Nifty Chip Adapter Does The Impossible

The semiconductor shortage has curtailed the choices available to designers and caused some inventive solutions to be found, but the one used by [djzc] is probably the most inventive we’ve yet seen. The footprint trap, when a board is designed for one footprint but shortages mean the part is only available in another, has caught out many an engineer this year. In this case an FTDI chip had been designed with a PCB footprint for a QFN package when the only chip to be found was a QFP from a breakout board.

The three boards which make up the adaptor
The three boards which make up the adapter

For those unfamiliar with semiconductor packaging, a QFN and QFP share a very similar epoxy package, but the QFN has its pins on the underside flush with the epoxy and the QFP has them splayed out sideways. A QFP is relatively straightforward to hand-solder so it’s likely we’ll have seen more of them than QFNs on these pages.

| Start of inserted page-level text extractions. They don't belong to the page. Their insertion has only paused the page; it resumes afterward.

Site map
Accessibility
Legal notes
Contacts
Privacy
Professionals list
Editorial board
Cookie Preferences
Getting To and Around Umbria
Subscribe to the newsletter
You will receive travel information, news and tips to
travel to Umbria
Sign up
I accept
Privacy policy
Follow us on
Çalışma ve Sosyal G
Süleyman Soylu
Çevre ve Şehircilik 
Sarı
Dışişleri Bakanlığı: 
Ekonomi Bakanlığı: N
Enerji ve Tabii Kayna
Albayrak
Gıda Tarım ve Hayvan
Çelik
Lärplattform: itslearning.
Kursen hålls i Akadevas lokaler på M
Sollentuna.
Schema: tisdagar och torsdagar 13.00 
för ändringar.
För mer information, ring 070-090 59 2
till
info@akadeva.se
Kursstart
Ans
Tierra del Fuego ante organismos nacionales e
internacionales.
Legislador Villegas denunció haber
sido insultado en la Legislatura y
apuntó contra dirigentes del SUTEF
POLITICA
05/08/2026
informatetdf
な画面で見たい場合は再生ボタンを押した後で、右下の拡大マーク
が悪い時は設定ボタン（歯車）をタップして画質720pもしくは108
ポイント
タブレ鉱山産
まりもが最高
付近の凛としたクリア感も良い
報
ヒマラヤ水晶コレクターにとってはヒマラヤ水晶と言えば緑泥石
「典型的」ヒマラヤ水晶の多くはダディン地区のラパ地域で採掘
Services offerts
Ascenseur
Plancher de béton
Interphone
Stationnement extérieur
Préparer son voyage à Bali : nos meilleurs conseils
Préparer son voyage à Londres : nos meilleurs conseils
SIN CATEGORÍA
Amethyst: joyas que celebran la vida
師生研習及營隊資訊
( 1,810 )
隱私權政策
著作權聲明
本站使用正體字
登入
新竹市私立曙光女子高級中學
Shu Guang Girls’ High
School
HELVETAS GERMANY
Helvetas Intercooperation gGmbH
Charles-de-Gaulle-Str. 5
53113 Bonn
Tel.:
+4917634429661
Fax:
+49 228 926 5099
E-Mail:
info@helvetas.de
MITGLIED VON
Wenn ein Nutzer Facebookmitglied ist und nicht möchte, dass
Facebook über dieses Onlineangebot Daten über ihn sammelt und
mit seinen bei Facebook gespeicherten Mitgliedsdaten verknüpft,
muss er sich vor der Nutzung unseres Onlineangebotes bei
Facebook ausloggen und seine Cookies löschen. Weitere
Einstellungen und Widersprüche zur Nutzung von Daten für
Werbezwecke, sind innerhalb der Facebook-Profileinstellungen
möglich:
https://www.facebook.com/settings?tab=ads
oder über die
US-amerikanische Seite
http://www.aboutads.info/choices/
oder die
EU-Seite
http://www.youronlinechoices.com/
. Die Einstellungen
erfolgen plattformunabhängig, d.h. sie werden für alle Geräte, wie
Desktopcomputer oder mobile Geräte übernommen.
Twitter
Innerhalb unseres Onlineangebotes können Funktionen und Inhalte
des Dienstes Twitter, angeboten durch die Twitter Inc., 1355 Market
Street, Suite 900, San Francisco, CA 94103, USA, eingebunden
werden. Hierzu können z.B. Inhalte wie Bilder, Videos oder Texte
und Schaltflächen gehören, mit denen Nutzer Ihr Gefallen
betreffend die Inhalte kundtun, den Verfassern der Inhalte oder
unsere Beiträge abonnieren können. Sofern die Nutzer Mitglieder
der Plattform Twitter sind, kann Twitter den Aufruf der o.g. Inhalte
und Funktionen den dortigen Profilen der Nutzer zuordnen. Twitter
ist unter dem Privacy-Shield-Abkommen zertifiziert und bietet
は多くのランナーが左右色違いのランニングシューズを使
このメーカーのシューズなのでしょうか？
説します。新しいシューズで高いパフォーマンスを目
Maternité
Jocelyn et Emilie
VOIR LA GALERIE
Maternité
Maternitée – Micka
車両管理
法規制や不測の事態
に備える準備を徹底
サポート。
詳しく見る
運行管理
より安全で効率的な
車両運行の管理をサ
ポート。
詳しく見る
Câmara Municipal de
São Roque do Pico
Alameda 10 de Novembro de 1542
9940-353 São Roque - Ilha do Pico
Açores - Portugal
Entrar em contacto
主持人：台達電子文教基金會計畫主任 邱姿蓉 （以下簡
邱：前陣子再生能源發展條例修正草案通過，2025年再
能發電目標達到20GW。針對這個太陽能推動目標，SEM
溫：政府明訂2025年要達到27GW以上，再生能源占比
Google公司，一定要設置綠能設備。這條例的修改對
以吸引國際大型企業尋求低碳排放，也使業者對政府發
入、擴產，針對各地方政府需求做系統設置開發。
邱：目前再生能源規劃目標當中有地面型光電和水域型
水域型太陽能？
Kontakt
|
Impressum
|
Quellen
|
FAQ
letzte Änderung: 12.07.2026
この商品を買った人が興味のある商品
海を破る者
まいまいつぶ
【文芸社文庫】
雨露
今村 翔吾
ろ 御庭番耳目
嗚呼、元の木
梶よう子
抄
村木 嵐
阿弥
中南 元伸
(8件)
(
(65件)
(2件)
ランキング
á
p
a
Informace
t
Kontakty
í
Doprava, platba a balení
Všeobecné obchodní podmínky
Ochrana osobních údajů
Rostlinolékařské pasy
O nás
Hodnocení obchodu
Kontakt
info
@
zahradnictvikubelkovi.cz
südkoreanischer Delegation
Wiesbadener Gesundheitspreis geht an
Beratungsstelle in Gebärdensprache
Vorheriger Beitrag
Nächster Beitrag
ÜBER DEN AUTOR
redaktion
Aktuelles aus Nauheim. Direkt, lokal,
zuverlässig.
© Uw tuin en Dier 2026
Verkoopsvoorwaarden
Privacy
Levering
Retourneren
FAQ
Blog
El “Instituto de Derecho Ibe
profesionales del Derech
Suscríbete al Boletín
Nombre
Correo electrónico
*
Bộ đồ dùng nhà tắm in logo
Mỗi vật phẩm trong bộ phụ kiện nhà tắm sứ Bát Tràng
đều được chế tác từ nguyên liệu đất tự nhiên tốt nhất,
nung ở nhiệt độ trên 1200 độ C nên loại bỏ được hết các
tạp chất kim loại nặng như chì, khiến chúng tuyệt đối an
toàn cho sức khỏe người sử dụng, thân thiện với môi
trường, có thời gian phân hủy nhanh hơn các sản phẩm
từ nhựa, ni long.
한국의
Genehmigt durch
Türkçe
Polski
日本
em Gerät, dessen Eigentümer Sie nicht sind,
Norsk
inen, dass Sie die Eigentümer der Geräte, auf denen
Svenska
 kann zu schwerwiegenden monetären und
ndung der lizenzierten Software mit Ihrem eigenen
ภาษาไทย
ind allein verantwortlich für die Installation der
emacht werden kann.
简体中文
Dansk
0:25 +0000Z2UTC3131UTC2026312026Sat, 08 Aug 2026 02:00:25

There is no chance for a QFP to be soldered directly to a QFN footprint, so what’s to be done? The solution is an extremely inventive one, a two-PCB sandwich bridging the two. A lower PCB is made of thick material and mirrors the QFN footprint above the level of the surrounding components, while the upper one has the QFN on its lower side and a QFP on its upper. When they are joined together they form an inverted top-hat structure with a QFN footprint below and a QFP footprint on top. Difficult to solder in place, but the result is a QFP footprint to which the chip can be attached. We like it, it’s much more elegant than elite dead-bug soldering!

30 thoughts on “Nifty Chip Adapter Does The Impossible

        1. Buy the legit chip instead of a slightly cheaper knock off and you won’t have a problem…leaching off someone else’s work is wrong.

          The old sayings “you get what you pay for” and “play stupid games, win stupid prizes” seem to be apt.

          1. Oh, hai. You must be new here. FTDI deliberately broke other people’s hardware. On purpose. How can anyone know what chips are embedded in every device? Yes, I’m a hot shot designer, and always buy legit stuff, but what they did was absolutely wrong, no doubt about it.

            A pox on your house too. Kthxbye.

          2. You’re assuming it was a conscious choice. Counterfeit chips are often sold as originals, at the same price. Sometime unscrupulous ODMs will substitute the cheaper parts, hoping you won’t notice.

    1. We do these all the time to salvage legacy designs without having the expense to completely redesign / test and validate & qualify a released board. We refer to them as “Interposer Boards”. They are multi-layer, whereby use the original component footprint projected on the bottom side of the interposer, with the new package on the top side of the board. They are usually reflowed as a panel using higher-temp solder than the board it will be mated to. They can then be reflowed as a component in a typical SMT reflow

  1. “ very similar epoxy package, but the QFN has its pins on the underside flush with the epoxy and the QFP has them splayed out sideways”
    I do not have any at hand now to confirm, but, wouldn’t it be possible to bend the pins?

    1. I wondered that too, turning it into some kind of J-lead package like PLCC, but very fine pitch. Seems like keeping the pins straight would be difficult – PLCC packages have little pockets molded into the bottom of the chip to help with this. QFN PCB footprint pads are tiny, not leaving much room for error or proper solder fillet to a lead. Might need to cut the QFP pins shorter as well.

      Not sure about this FTDI part, but some devices in QFN/QFP don’t have exactly the same pinout. One example might be that the QFN die paddle is Vee/Vss/ground for everything, and what would otherwise be ground pins on the QFP version might be allocated for something else. Using an interposer gives you the opportunity to adjust the pinout if you can route the traces.

      I’d love to see someone solder a J-lead modded QFP to a QFN footprint, that would be quite impressive!

      1. The QFN package for the same part is a lot smaller than the TQFP version. Look at the physical dimensions usually at the back of the datasheet. So even if you are able to fold the pins, the won’t make contacts with the pads.

        I would have used the thinnest PCB or even a flex PCB for this task to make it easier to reflow.